Ghee: A Postpartum Mother’s Best Friend
Ghee is the most important food you can eat on a daily basis to ensure strong postpartum rejuvenation. Also known as clarified butter, ghee is a pure oil made from unsalted butter. Sweet cooling and digestive, it is as delicious as it is medicinal. In fact, it’s medicinal properties and uses are so numerous, ghee is a top healing food in Ayurveda. The postpartum window is no exception.
Ghee is a very pure food that nourishes the brain and promotes mental balance. This in turn, helps new mothers stay more relaxed, clear, and consequently sleep deeper. It encourages positive emotions, and helps prevent mood disorders. Ghee is an excellent nourisher and hydrator of all bodily tissues, therefore promoting healthy breast milk production and regular elimination. It also helps build up a store of vital energy, which helps maintain strong immune function and stamina.

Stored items
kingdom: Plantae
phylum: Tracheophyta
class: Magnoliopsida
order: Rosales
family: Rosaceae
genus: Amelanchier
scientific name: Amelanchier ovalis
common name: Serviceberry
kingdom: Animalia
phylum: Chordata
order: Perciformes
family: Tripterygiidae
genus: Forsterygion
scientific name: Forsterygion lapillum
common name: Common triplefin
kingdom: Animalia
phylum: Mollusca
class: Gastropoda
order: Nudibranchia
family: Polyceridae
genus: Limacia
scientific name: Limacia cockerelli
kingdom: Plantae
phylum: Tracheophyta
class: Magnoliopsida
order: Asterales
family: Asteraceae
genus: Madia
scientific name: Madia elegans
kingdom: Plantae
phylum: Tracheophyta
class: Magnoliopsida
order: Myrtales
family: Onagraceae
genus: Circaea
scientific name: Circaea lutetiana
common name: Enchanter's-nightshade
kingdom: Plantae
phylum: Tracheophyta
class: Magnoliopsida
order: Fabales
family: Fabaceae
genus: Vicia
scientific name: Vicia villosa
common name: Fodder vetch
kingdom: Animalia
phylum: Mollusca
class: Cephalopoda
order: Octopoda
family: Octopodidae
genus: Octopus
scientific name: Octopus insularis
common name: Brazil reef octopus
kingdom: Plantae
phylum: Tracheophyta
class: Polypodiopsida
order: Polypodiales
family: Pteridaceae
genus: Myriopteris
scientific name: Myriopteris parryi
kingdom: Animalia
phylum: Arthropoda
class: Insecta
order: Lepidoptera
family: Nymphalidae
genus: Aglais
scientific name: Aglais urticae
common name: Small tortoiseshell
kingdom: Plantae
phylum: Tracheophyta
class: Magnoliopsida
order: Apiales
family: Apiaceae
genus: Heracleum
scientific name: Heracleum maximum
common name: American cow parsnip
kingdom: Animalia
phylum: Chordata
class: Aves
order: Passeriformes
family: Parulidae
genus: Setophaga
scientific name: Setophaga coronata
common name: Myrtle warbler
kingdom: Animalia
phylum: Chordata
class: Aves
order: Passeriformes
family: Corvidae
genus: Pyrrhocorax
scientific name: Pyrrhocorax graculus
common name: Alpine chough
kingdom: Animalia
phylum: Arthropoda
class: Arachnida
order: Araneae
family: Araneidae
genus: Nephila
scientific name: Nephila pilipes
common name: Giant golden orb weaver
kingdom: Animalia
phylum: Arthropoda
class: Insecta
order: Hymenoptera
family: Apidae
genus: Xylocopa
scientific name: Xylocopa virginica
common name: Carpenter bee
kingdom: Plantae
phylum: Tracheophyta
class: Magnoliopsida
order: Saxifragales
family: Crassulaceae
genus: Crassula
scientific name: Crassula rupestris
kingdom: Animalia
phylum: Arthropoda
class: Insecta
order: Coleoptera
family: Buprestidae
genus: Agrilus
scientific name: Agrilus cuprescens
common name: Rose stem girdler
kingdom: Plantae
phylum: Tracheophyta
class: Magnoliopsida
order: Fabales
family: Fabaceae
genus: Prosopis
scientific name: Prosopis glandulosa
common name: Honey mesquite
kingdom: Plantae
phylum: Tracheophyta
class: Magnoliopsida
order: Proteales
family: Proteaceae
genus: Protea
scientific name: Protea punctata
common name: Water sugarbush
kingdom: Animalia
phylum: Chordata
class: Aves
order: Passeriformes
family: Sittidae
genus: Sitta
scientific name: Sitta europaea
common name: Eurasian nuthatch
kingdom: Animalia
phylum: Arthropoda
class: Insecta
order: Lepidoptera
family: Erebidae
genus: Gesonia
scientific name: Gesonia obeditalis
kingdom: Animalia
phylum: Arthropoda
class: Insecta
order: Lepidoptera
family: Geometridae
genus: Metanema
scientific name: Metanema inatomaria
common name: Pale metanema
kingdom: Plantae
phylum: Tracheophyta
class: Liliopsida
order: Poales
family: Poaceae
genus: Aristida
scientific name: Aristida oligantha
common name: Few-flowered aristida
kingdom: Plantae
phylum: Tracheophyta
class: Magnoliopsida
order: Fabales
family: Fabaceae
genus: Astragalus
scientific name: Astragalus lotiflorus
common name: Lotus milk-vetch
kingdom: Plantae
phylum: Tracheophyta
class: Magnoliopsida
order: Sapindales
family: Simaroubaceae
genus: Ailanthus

[WHAT TO DO] Rewrite the part of the ghee text that opens with the words "Ghee is a very" and closes with "function and stamina.", putting "postpartum women" in place of "new mothers". Rely on the ghee text alone.

[YOUR SOLUTION]
Ghee is a very pure food that nourishes the brain and promotes mental balance. This in turn, helps postpartum women stay more relaxed, clear, and consequently sleep deeper. It encourages positive emotions, and helps prevent mood disorders. Ghee is an excellent nourisher and hydrator of all bodily tissues, therefore promoting healthy breast milk production and regular elimination. It also helps build up a store of vital energy, which helps maintain strong immune function and stamina.